After being rescued, Myers was transported to Palmetto Health Richland, where he later died from his injuries. The OSHA report said Myers suffered traumatic asphyxia from being entrapped after the cave-in for 25 minutes; and blunt trauma to his trunk with multiple rib fractures with bleeding, lung contusions and multiple pelvic fractures.
OSHA gave the Public Safety department two serious violations, totaling $2,000 in fines, for failing to furnish a place of employment that is free of hazards that may cause death or serious harm. These violations came as a result of the actions taken by the Columbia Fire Department during its rescue efforts, according to a spokeswoman with the state Department of Labor, Licensing, and Regulation. OSHA explained the trench should not have been entered without testing the atmosphere to make sure it was safe since the sewer line was exposed and there was no protection system in place to prevent cave-ins.
The Public Utilities department was given four serious violations, totaling $10,000. Three of the violations - $1,000 each - are also for not testing the atmosphere before employees entered the trench since there could be an oxygen deficiency; not protecting employees from materials that could pose a risk of falling; and failing to remove employees from a hazardous area until necessary precautions were taken to ensure safety.

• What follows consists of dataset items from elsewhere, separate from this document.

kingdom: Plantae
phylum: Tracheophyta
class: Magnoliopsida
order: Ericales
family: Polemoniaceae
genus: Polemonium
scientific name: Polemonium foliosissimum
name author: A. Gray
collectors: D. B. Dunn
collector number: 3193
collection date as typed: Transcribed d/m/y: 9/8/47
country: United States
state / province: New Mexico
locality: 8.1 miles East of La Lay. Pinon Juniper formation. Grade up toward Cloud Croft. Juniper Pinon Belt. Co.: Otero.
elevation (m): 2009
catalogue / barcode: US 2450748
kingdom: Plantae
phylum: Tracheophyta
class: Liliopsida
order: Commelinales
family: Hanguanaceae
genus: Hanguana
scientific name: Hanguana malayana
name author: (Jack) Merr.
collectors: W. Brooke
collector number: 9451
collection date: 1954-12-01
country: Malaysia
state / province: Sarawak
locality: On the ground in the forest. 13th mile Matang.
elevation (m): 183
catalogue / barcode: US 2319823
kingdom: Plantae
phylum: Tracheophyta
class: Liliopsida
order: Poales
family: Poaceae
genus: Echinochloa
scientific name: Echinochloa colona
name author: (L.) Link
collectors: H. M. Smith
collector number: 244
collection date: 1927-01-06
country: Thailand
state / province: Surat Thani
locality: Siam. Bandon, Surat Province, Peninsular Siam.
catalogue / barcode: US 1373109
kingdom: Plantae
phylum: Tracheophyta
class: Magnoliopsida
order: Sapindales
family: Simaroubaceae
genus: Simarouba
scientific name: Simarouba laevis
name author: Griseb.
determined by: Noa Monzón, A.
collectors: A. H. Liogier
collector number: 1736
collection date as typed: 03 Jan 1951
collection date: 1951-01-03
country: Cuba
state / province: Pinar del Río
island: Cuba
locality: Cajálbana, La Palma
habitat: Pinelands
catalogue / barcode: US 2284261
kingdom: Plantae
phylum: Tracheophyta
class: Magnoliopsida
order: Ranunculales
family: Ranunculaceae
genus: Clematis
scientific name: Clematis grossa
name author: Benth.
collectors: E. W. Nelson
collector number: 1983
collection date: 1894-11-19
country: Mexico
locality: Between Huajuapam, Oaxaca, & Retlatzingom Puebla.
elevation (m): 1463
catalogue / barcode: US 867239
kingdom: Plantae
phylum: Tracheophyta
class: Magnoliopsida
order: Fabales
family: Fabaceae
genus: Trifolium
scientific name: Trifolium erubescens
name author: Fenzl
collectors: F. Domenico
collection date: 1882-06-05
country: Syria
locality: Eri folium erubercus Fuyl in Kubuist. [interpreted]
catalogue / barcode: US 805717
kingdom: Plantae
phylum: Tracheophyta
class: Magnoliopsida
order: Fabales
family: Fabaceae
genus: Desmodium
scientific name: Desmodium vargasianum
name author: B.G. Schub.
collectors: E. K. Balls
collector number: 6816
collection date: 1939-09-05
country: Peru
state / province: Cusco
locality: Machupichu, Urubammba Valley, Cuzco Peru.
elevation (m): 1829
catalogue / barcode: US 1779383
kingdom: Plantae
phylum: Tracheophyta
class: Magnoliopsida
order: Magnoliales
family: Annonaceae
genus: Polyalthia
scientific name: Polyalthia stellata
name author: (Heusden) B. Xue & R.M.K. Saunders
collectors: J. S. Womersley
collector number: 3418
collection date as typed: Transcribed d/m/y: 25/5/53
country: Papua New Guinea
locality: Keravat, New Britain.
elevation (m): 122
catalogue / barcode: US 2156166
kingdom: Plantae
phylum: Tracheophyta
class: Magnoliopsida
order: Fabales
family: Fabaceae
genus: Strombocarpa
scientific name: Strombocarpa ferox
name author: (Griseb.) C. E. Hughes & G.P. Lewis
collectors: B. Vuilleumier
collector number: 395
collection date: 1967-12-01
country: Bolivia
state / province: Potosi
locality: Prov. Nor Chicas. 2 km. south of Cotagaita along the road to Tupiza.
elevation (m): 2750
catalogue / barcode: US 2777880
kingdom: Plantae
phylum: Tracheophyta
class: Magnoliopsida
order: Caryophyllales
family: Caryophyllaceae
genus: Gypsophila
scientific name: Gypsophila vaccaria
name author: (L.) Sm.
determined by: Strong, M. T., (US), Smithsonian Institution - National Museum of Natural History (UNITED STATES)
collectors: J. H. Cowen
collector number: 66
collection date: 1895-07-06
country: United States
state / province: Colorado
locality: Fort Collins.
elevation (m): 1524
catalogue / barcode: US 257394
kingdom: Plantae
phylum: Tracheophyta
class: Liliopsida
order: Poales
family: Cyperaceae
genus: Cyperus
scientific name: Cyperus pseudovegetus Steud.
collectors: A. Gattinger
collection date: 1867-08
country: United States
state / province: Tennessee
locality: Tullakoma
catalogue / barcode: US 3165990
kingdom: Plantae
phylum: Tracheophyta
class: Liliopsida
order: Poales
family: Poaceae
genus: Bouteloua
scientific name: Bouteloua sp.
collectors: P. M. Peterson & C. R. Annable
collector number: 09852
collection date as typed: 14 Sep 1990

The fourth violation comes with a $7,000 fine for not protecting each employee from cave-ins by using a protection system. Since the excavation was not on stable rock and greater than 5-feet deep, a protective system should have been in place, the report explained.
The City has requested an informal conference to discuss the violations and penalties. No date has been set for that conference as of this report. The City will have to pay the fines after the conference is held.
WIS reached out to city officials for a comment, but the request was denied.
"At this time, this process is still ongoing; therefore, the City of Columbia does not wish to provide a statement at this juncture," said Pamela Benjamin, Human Resources director.